We live in a fast-developing age of AI, ML and data science leaving is no time for long consideration on how and what to do. Programming can be compared to a game of chess. Learning the rules is relatively simple but becoming an expert is another story. For a large number of crowd, Artificial Intelligence, Machine Learning and  Data Science play a crucial factor in their job. Increased data availability, more powerful computing, and stress on the analytics-driven decision in business makes these fields crucial.

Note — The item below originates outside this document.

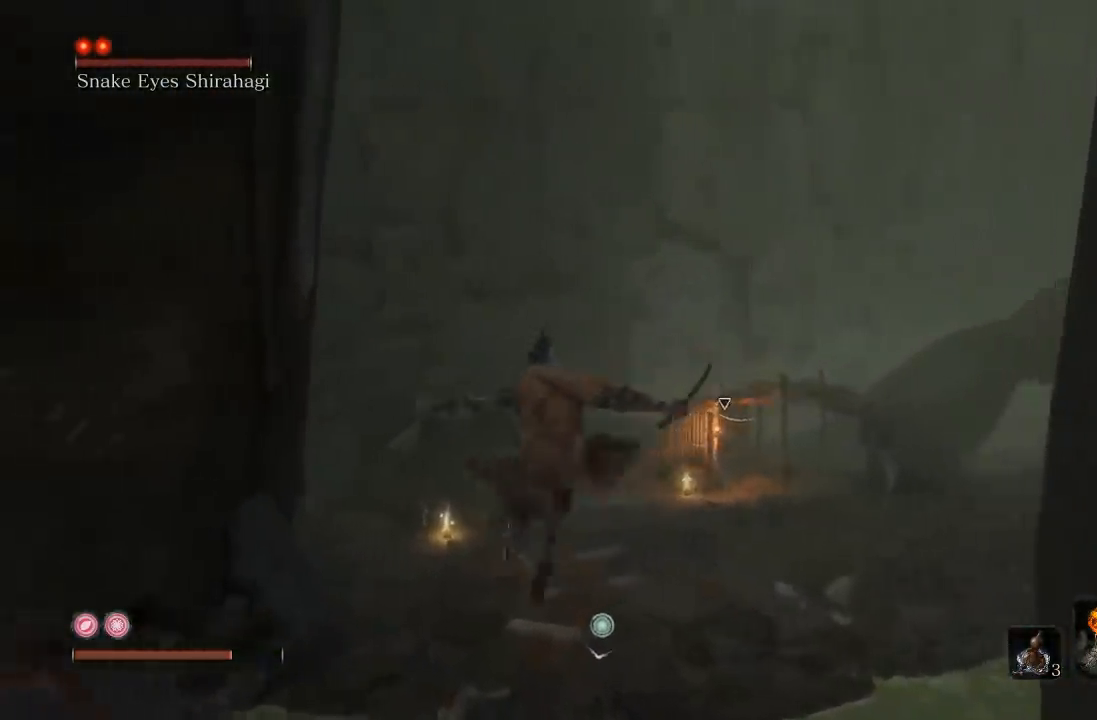
{"buttons": [], "left_stick": "up", "right_stick": "center", "button_events": [[250, "A", "up"]]}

Programming languages are versatile, unique, and presents specific features exclusive to them. We can figure out information, analyze and sample the languages. Only then, we can make a decision on which language is the best and what methods we need to follow to fulfill our needs. So the question is “Which language is the best?”. Well, probably there will be no clear answer. However, Python and R are the popular languages when it comes to A.I, M.L and Deep Learning. Both of them are amazingly flexible data analytics languages. Both are free and open source. While R has an inclination towards statistical analysis, Python is a general-purpose programming language. Both of these languages are beautiful in their own terms. So, which is the best among these two? Let’s find out.

About

    R is a free, open source, powerful and highly extensible programming language. Initially designed for scientific data by Ross Ihaka and Robert Gentleman, R owns an all-inclusive catalog of statistical and graphical methods. R is used by popular companies like Uber, Airbnb, and Facebook.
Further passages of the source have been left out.